Climate Change News (CCN) is a quarterly newsletter designed to keep you up-to-date on PCC activities and to help create an integrated, interdisciplinary community of students, faculty and researchers working on issues related to climate.
Mural by Ray Troll on display in the Fisheries Science Building Lobby
Join the PCC community for our annual Winter Welcome Reception in the Lobby and Auditorium of the Fishery Sciences Building on January 23, 2013. Get reconnected with the PCC community and upcoming activities--meet this years' PCC board, graduate fellowship recipients, and new climate faculty and comment on the upcoming PCC/academic program review (GCeCS and minor). Please register your intent to join us here: https://catalyst.uw.edu/webq/survey/abrewer/187221
Thank you to recent contributors to the PCC Discretionary and Graduate Education Funds...your contributions help make events like our winter welcome possible and enable us to dream of an endowed fund for graduate programming.

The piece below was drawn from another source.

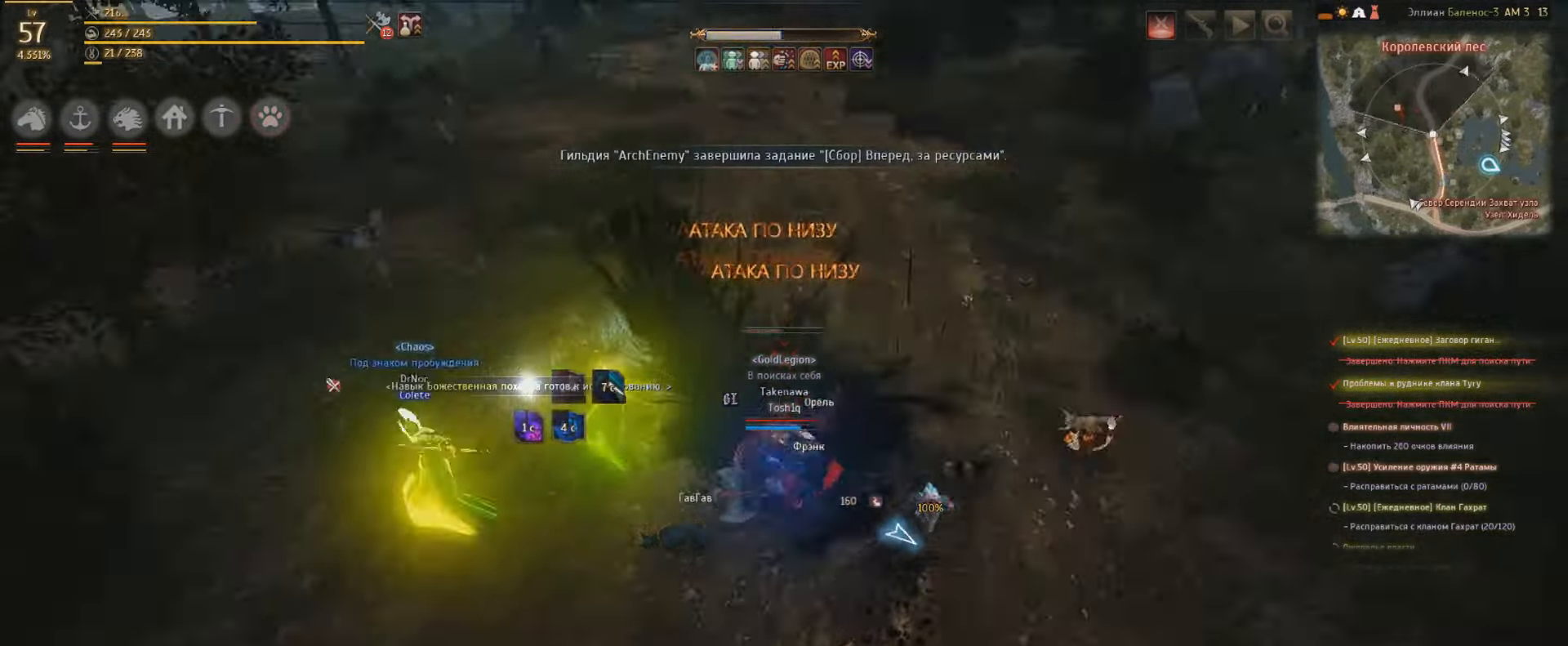
{"dt_ms": 500, "keys": [], "mouse": ["right"], "events": []}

The geosciences community met in San Francisco in December 2012 for the annual meeting of the American Geophysical Union. Along with 20,000 other scientists, almost 300 presentations were either presented or co-authored by University of Washington faculty, staff and students. Of those, over 200 were related to observing, understanding, and predicting, the earthʼs climate system, with over 100 presented by University of Washington scientists. Presentations covered diverse topics from understanding the effects of climate change on local water availability both here and in Africa, comparison of satellite observations of atmosphere temperature to models, observations of warming of the deep ocean over the last 30 years, observed changes in the speed of the glaciers that reach the ocean in Greenland. Also discussed were new methods for inferring past temperatures from ice-cores from Greenland and Antarctic ice-sheets, and from organic molecules in lake sediments in the tropics. Observations of and improving the representation of clouds in models was the subject of numerous talks, as was the changing climate in the Arctic. The depth and breadth of research in climate and climate change science that is being done at the University of Washington is a bit overwhelming, but looking over the list of presentations at the AGU meeting reminds us that there are people in adjacent offices and in buildings across campus that are connected by their common interest to help humanity to deal with the changes that this century will bring.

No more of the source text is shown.